The Score: Between a dull storyline and the theater being cold, there were multiple times I was ready and willing to go to sleep. However, the score’s way of building tension and dragging you back in when no one’s performance was doing so, really highlights how important the right background music is.

If The Stories Weren’t Lumped Together, And Were Separate, Some Could Have Worked: A consistent complaint when it comes to movies like this is one being weaker than the other. And while, again, most of them stunk, I do believe if the focus wasn’t spread thin, with the stories barely connected, some could have worked. I think the Longtrellis and Strongcliff are especially strong candidates, though I’m unsure how the Highhills storyline could have been saved. Well, without some moderate retooling of some characters and pushing the importance of others.

Low Points

Weak Storylines: From Cassel to Jones, to Hayek, there isn’t a story among them which shines. Yes, they have potential in each single one, but sometimes that potential seems more so due to positive thinking than facing what is reality. Take Jones’ character for example, and his kingdom’s storyline. Basically, it is about him falling in love with a flea, his daughter being lost to an ogre, and his daughter escaping the ogre. Which perhaps sounds interesting in writing, seeing a princess escape an ogre, but it doesn’t play out as something compelling. Believe me. What we are given is a princess whose idea of love comes from romance novels of the time and when she is won by someone who looks like a villain’s sidekick, she throws a fit. Which, at first, leaves you with mixed feelings since the guy maybe weird but it seems he is trying. However, after what looked like a rape scene, those feelings are retracted.
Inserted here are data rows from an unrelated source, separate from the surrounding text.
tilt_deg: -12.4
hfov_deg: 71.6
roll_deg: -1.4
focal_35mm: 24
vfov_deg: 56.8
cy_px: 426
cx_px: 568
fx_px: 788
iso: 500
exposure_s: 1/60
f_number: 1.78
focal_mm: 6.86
Then when it comes to Strongcliff, while there is an interesting story there, once you become subject to all the breasts, ass, and sexual debauchery, on top of seeing elderly naked women, your interest are already fleeting. Combine that with him chasing after an elderly woman he never saw, throwing her out a window when he realizes she isn’t young, then what comes after, and while one could argue, on its own, his tale could have been beefed up to something decent, you still may have a hard sell.
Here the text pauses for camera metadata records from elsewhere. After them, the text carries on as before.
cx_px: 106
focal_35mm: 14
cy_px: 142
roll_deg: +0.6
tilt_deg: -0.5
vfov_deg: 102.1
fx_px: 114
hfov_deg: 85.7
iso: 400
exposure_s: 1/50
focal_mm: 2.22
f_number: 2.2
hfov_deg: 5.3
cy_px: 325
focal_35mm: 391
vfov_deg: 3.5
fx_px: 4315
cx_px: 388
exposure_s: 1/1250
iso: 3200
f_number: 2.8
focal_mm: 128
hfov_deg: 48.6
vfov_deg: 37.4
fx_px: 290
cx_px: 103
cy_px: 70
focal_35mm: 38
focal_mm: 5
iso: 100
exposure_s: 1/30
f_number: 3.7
Thus leaving the Longtrellis kingdom, which competes so hard with the Highhills to become the worse storyline. For while both the Highhills and Longtrellis suffer from bad CGI, the Longtrellis features an obsessive mother and her saying Elias, at various levels enough times for it to haunt your dreams, just becomes immensely annoying. In fact, I honestly can’t think of a way that could be retooled into something decent.